• What the task asks:
Output the entries below word for word, stopping once the line containing "In this series, we'll" is done, and omit each picture.

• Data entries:
──────────
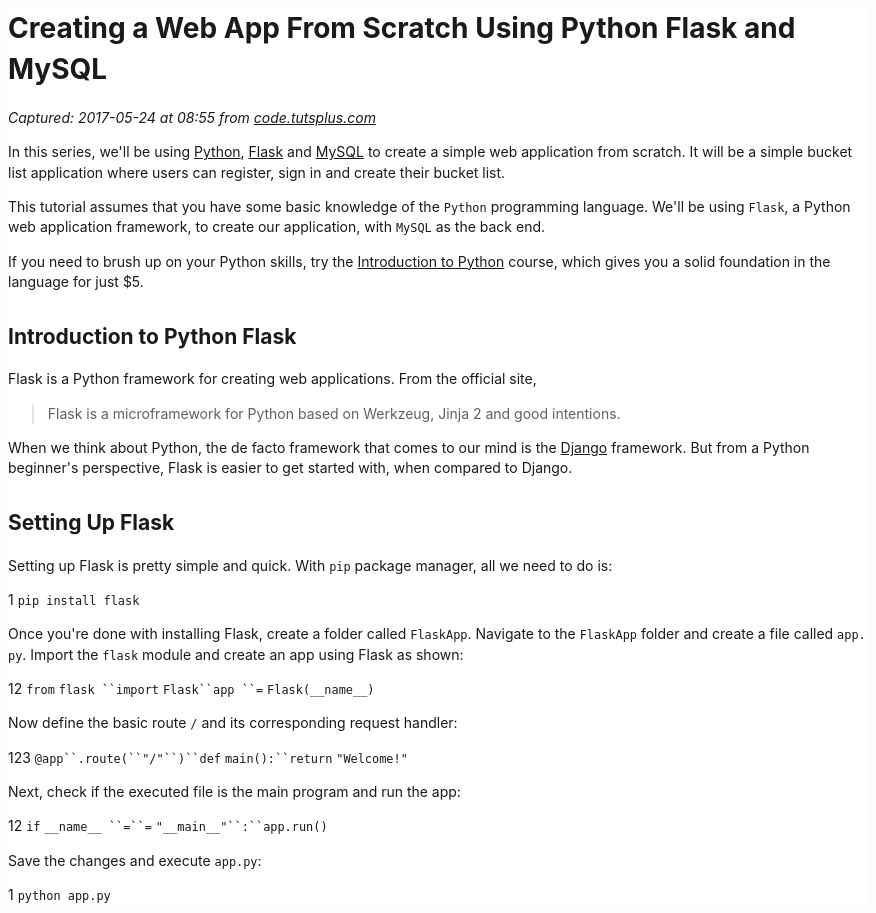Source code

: # Creating a Web App From Scratch Using Python Flask and MySQL

_Captured: 2017-05-24 at 08:55 from [code.tutsplus.com](https://code.tutsplus.com/tutorials/creating-a-web-app-from-scratch-using-python-flask-and-mysql--cms-22972)_

In this series, we'll be using [Python](https://www.python.org/), [Flask](http://flask.pocoo.org/) and [MySQL](http://www.mysql.com/) to create a simple web application from scratch. It will be a simple bucket list application where users can register, sign in and create their bucket list.

This tutorial assumes that you have some basic knowledge of the `Python` programming language. We'll be using `Flask`, a Python web application framework, to create our application, with `MySQL` as the back end.

If you need to brush up on your Python skills, try the [Introduction to Python](https://themeforest.net/item/introduction-to-python/15485747) course, which gives you a solid foundation in the language for just $5.

## Introduction to Python Flask

Flask is a Python framework for creating web applications. From the official site,

> Flask is a microframework for Python based on Werkzeug, Jinja 2 and good intentions.  


When we think about Python, the de facto framework that comes to our mind is the [Django](https://www.djangoproject.com/) framework. But from a Python beginner's perspective, Flask is easier to get started with, when compared to Django.

## Setting Up Flask

Setting up Flask is pretty simple and quick. With `pip` package manager, all we need to do is:

1
`pip install flask`

Once you're done with installing Flask, create a folder called `FlaskApp`. Navigate to the `FlaskApp` folder and create a file called `app.py`. Import the `flask` module and create an app using Flask as shown:

12
`from` `flask ``import` `Flask``app ``=` `Flask(__name__)`

Now define the basic route `/` and its corresponding request handler:

123
`@app``.route(``"/"``)``def` `main():``return` `"Welcome!"`

Next, check if the executed file is the main program and run the app:

12
`if` `__name__ ``=``=` `"__main__"``:``app.run()`

Save the changes and execute `app.py`:

1
`python app.py`
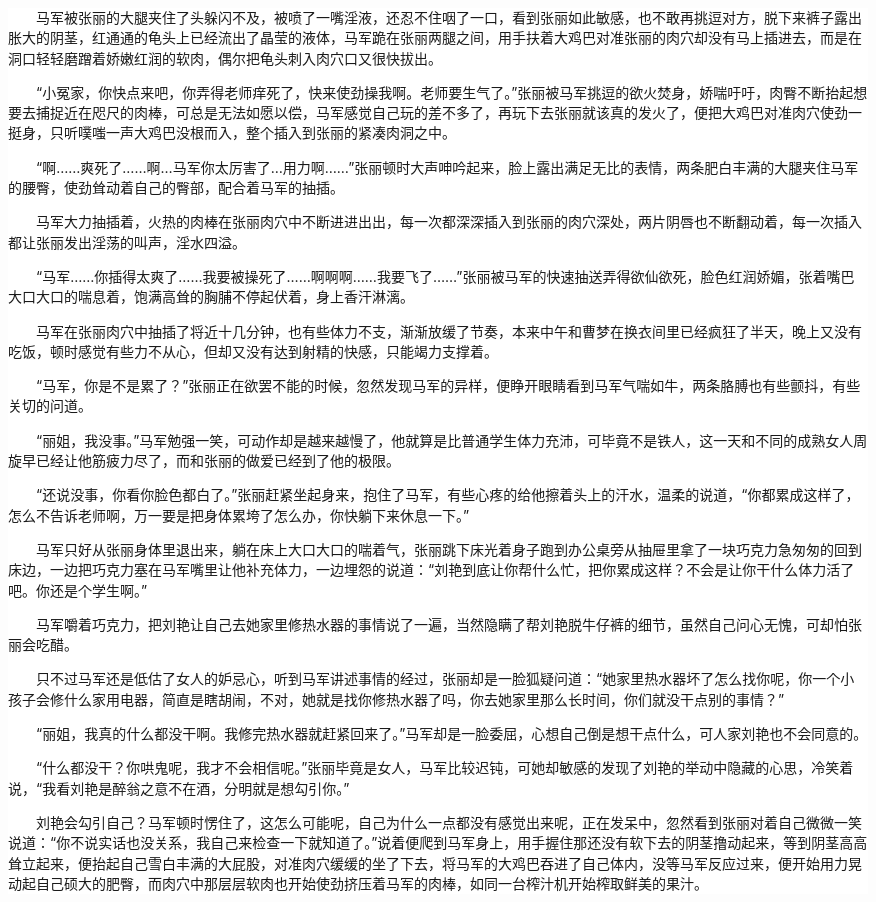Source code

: 　　马军被张丽的大腿夹住了头躲闪不及，被喷了一嘴淫液，还忍不住咽了一口，看到张丽如此敏感，也不敢再挑逗对方，脱下来裤子露出胀大的阴茎，红通通的龟头上已经流出了晶莹的液体，马军跪在张丽两腿之间，用手扶着大鸡巴对准张丽的肉穴却没有马上插进去，而是在洞口轻轻磨蹭着娇嫩红润的软肉，偶尔把龟头刺入肉穴口又很快拔出。

　　“小冤家，你快点来吧，你弄得老师痒死了，快来使劲操我啊。老师要生气了。”张丽被马军挑逗的欲火焚身，娇喘吁吁，肉臀不断抬起想要去捕捉近在咫尺的肉棒，可总是无法如愿以偿，马军感觉自己玩的差不多了，再玩下去张丽就该真的发火了，便把大鸡巴对准肉穴使劲一挺身，只听噗嗤一声大鸡巴没根而入，整个插入到张丽的紧凑肉洞之中。

　　“啊……爽死了……啊…马军你太厉害了…用力啊……”张丽顿时大声呻吟起来，脸上露出满足无比的表情，两条肥白丰满的大腿夹住马军的腰臀，使劲耸动着自己的臀部，配合着马军的抽插。

　　马军大力抽插着，火热的肉棒在张丽肉穴中不断进进出出，每一次都深深插入到张丽的肉穴深处，两片阴唇也不断翻动着，每一次插入都让张丽发出淫荡的叫声，淫水四溢。

　　“马军……你插得太爽了……我要被操死了……啊啊啊……我要飞了……”张丽被马军的快速抽送弄得欲仙欲死，脸色红润娇媚，张着嘴巴大口大口的喘息着，饱满高耸的胸脯不停起伏着，身上香汗淋漓。

　　马军在张丽肉穴中抽插了将近十几分钟，也有些体力不支，渐渐放缓了节奏，本来中午和曹梦在换衣间里已经疯狂了半天，晚上又没有吃饭，顿时感觉有些力不从心，但却又没有达到射精的快感，只能竭力支撑着。

　　“马军，你是不是累了？”张丽正在欲罢不能的时候，忽然发现马军的异样，便睁开眼睛看到马军气喘如牛，两条胳膊也有些颤抖，有些关切的问道。

　　“丽姐，我没事。”马军勉强一笑，可动作却是越来越慢了，他就算是比普通学生体力充沛，可毕竟不是铁人，这一天和不同的成熟女人周旋早已经让他筋疲力尽了，而和张丽的做爱已经到了他的极限。

　　“还说没事，你看你脸色都白了。”张丽赶紧坐起身来，抱住了马军，有些心疼的给他擦着头上的汗水，温柔的说道，“你都累成这样了，怎么不告诉老师啊，万一要是把身体累垮了怎么办，你快躺下来休息一下。”

　　马军只好从张丽身体里退出来，躺在床上大口大口的喘着气，张丽跳下床光着身子跑到办公桌旁从抽屉里拿了一块巧克力急匆匆的回到床边，一边把巧克力塞在马军嘴里让他补充体力，一边埋怨的说道：“刘艳到底让你帮什么忙，把你累成这样？不会是让你干什么体力活了吧。你还是个学生啊。”

　　马军嚼着巧克力，把刘艳让自己去她家里修热水器的事情说了一遍，当然隐瞒了帮刘艳脱牛仔裤的细节，虽然自己问心无愧，可却怕张丽会吃醋。

　　只不过马军还是低估了女人的妒忌心，听到马军讲述事情的经过，张丽却是一脸狐疑问道：“她家里热水器坏了怎么找你呢，你一个小孩子会修什么家用电器，简直是瞎胡闹，不对，她就是找你修热水器了吗，你去她家里那么长时间，你们就没干点别的事情？”

　　“丽姐，我真的什么都没干啊。我修完热水器就赶紧回来了。”马军却是一脸委屈，心想自己倒是想干点什么，可人家刘艳也不会同意的。

　　“什么都没干？你哄鬼呢，我才不会相信呢。”张丽毕竟是女人，马军比较迟钝，可她却敏感的发现了刘艳的举动中隐藏的心思，冷笑着说，“我看刘艳是醉翁之意不在酒，分明就是想勾引你。”

　　刘艳会勾引自己？马军顿时愣住了，这怎么可能呢，自己为什么一点都没有感觉出来呢，正在发呆中，忽然看到张丽对着自己微微一笑说道：“你不说实话也没关系，我自己来检查一下就知道了。”说着便爬到马军身上，用手握住那还没有软下去的阴茎撸动起来，等到阴茎高高耸立起来，便抬起自己雪白丰满的大屁股，对准肉穴缓缓的坐了下去，将马军的大鸡巴吞进了自己体内，没等马军反应过来，便开始用力晃动起自己硕大的肥臀，而肉穴中那层层软肉也开始使劲挤压着马军的肉棒，如同一台榨汁机开始榨取鲜美的果汁。

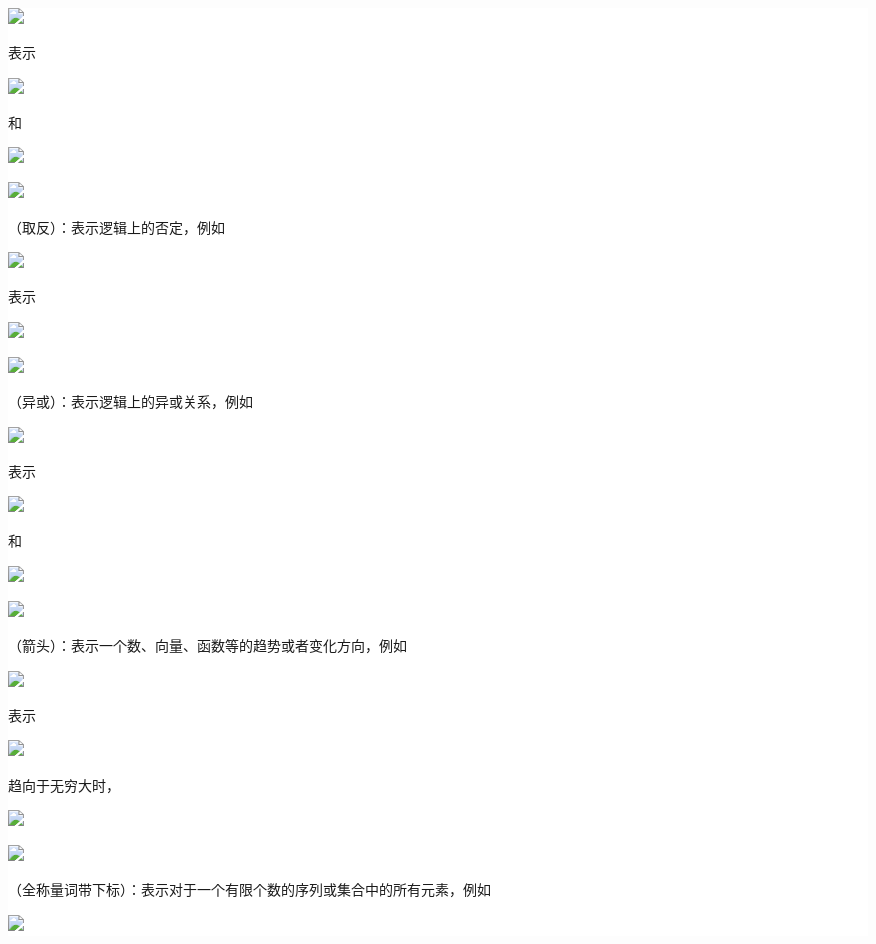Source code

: ![](../../assets/image2.png) 

表示

![](../../assets/image3.png) 

和

![](../../assets/image3.png) 

![](../../assets/image3.png) 

（取反）：表示逻辑上的否定，例如

![](../../assets/image4.png) 

表示

![](../../assets/image5.png) 

![](../../assets/image5.png) 

（异或）：表示逻辑上的异或关系，例如

![](../../assets/image5.png) 

表示

![](../../assets/image6.png) 

和

![](../../assets/image6.png) 

![](../../assets/image6.png) 

（箭头）：表示一个数、向量、函数等的趋势或者变化方向，例如

![](../../assets/image1.png) 

表示

![](../../assets/image1.png) 

趋向于无穷大时，

![](../../assets/image2.png) 

![](../../assets/image2.png) 

（全称量词带下标）：表示对于一个有限个数的序列或集合中的所有元素，例如

![](../../assets/image1.png) 
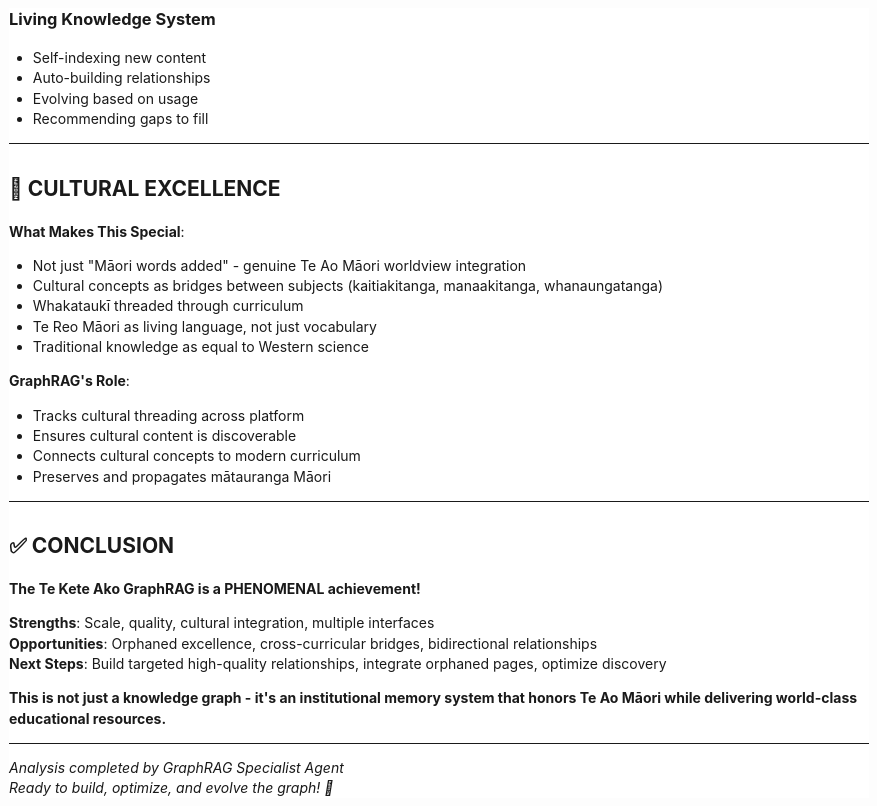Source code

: ### **Living Knowledge System**
- Self-indexing new content
- Auto-building relationships
- Evolving based on usage
- Recommending gaps to fill

---

## 🎨 CULTURAL EXCELLENCE

**What Makes This Special**:
- Not just "Māori words added" - genuine Te Ao Māori worldview integration
- Cultural concepts as bridges between subjects (kaitiakitanga, manaakitanga, whanaungatanga)
- Whakataukī threaded through curriculum
- Te Reo Māori as living language, not just vocabulary
- Traditional knowledge as equal to Western science

**GraphRAG's Role**:
- Tracks cultural threading across platform
- Ensures cultural content is discoverable
- Connects cultural concepts to modern curriculum
- Preserves and propagates mātauranga Māori

---

## ✅ CONCLUSION

**The Te Kete Ako GraphRAG is a PHENOMENAL achievement!**

**Strengths**: Scale, quality, cultural integration, multiple interfaces  
**Opportunities**: Orphaned excellence, cross-curricular bridges, bidirectional relationships  
**Next Steps**: Build targeted high-quality relationships, integrate orphaned pages, optimize discovery  

**This is not just a knowledge graph - it's an institutional memory system that honors Te Ao Māori while delivering world-class educational resources.**

---

*Analysis completed by GraphRAG Specialist Agent*  
*Ready to build, optimize, and evolve the graph! 🚀*

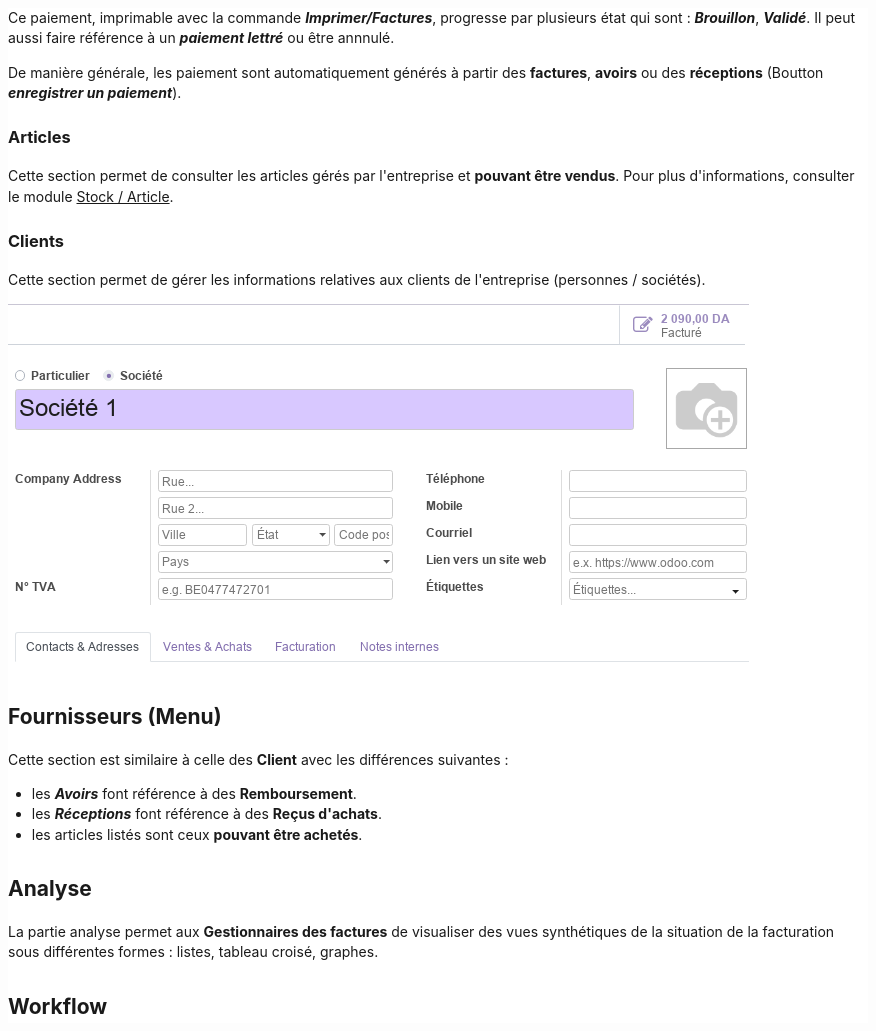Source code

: Ce paiement, imprimable avec la commande **_Imprimer/Factures_**, progresse par plusieurs état qui sont : **_Brouillon_**, **_Validé_**. Il peut aussi faire référence à un **_paiement lettré_** ou être annnulé.

De manière générale, les paiement sont automatiquement générés à partir des **factures**, **avoirs** ou des **réceptions** (Boutton **_enregistrer un paiement_**).

### Articles

Cette section permet de consulter les articles gérés par l'entreprise et **pouvant être vendus**. Pour plus d'informations, consulter le module [Stock / Article](./odoo-mod-stock-fr.md#articles).

### Clients

Cette section permet de gérer les informations relatives aux clients de l'entreprise (personnes / sociétés).

![](./images/facturation-info-client.png)

## Fournisseurs (Menu)

Cette section est similaire à celle des **Client** avec les différences suivantes :

* les **_Avoirs_** font référence à des **Remboursement**.
* les **_Réceptions_** font référence à des **Reçus d'achats**.
* les articles listés sont ceux **pouvant être achetés**.

## Analyse

La partie analyse permet aux **Gestionnaires des factures** de visualiser des vues synthétiques de la situation de la facturation sous différentes formes : listes, tableau croisé, graphes.

## Workflow
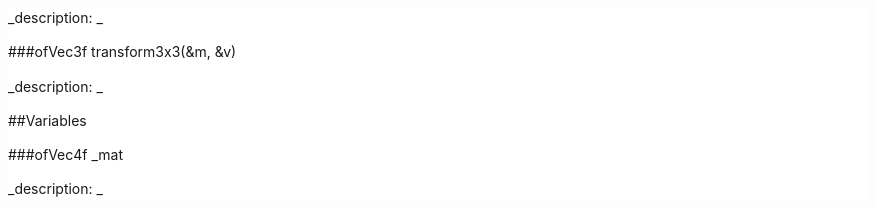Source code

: 

_description: _









###ofVec3f transform3x3(&m, &v)



_description: _









##Variables



###ofVec4f _mat



_description: _









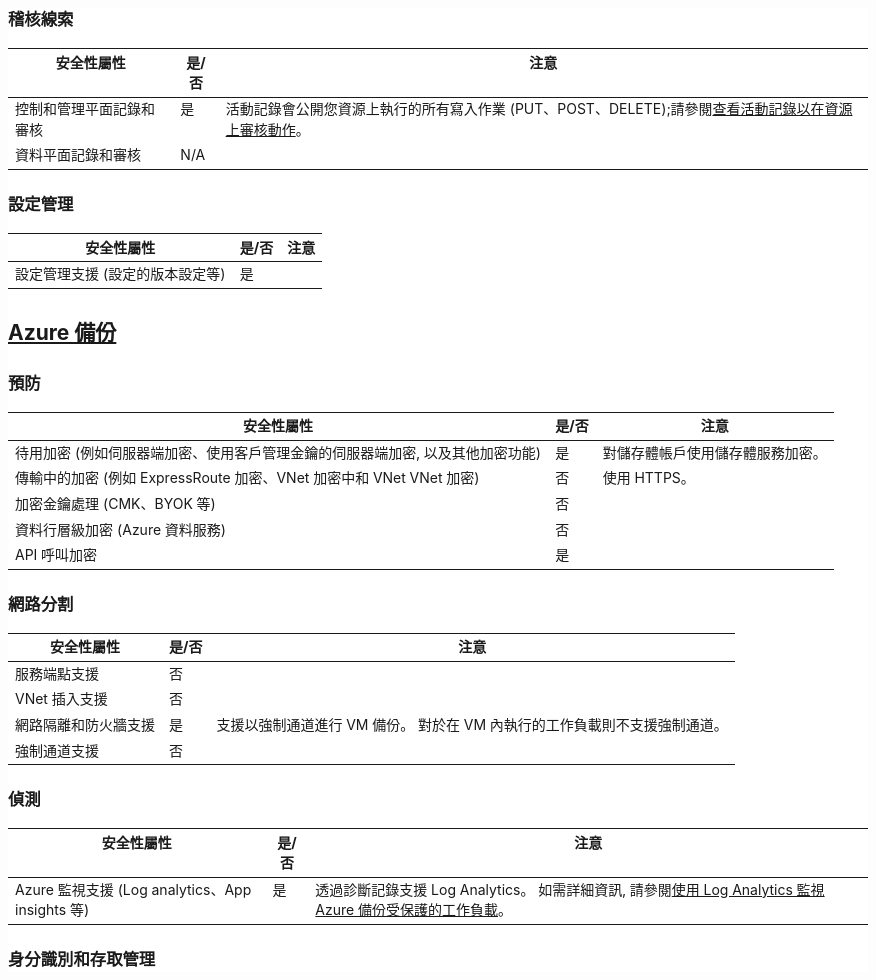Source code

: 
### <a name="audit-trail"></a>稽核線索

| 安全性屬性 | 是/否 | 注意|
|---|---|--|
| 控制和管理平面記錄和審核| 是 | 活動記錄會公開您資源上執行的所有寫入作業 (PUT、POST、DELETE);請參閱[查看活動記錄以在資源上審核動作](/azure/azure-resource-manager/resource-group-audit)。 |
| 資料平面記錄和審核| N/A | |

### <a name="configuration-management"></a>設定管理

| 安全性屬性 | 是/否 | 注意|
|---|---|--|
| 設定管理支援 (設定的版本設定等)| 是 |  |


## <a name="azure-backupazurebackupbackup-security-attributes"></a>[Azure 備份](/azure/backup/backup-security-attributes)

### <a name="preventative"></a>預防

| 安全性屬性 | 是/否 | 注意 |
|---|---|--|
| 待用加密 (例如伺服器端加密、使用客戶管理金鑰的伺服器端加密, 以及其他加密功能)| 是 | 對儲存體帳戶使用儲存體服務加密。 |
| 傳輸中的加密 (例如 ExpressRoute 加密、VNet 加密中和 VNet VNet 加密) | 否 | 使用 HTTPS。 |
| 加密金鑰處理 (CMK、BYOK 等)| 否 |  |
| 資料行層級加密 (Azure 資料服務)| 否 |  |
| API 呼叫加密| 是 |  |

### <a name="network-segmentation"></a>網路分割

| 安全性屬性 | 是/否 | 注意 |
|---|---|--|
| 服務端點支援| 否 |  |
| VNet 插入支援| 否 |  |
| 網路隔離和防火牆支援| 是 | 支援以強制通道進行 VM 備份。 對於在 VM 內執行的工作負載則不支援強制通道。 |
| 強制通道支援| 否 |  |

### <a name="detection"></a>偵測

| 安全性屬性 | 是/否 | 注意|
|---|---|--|
| Azure 監視支援 (Log analytics、App insights 等)| 是 | 透過診斷記錄支援 Log Analytics。 如需詳細資訊, 請參閱[使用 Log Analytics 監視 Azure 備份受保護的工作負載](https://azure.microsoft.com/blog/monitor-all-azure-backup-protected-workloads-using-log-analytics/)。 |

### <a name="identity-and-access-management"></a>身分識別和存取管理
──────────
• Solution to this task:
Source code

: # Creating a Web App From Scratch Using Python Flask and MySQL

_Captured: 2017-05-24 at 08:55 from [code.tutsplus.com](https://code.tutsplus.com/tutorials/creating-a-web-app-from-scratch-using-python-flask-and-mysql--cms-22972)_

In this series, we'll be using [Python](https://www.python.org/), [Flask](http://flask.pocoo.org/) and [MySQL](http://www.mysql.com/) to create a simple web application from scratch. It will be a simple bucket list application where users can register, sign in and create their bucket list.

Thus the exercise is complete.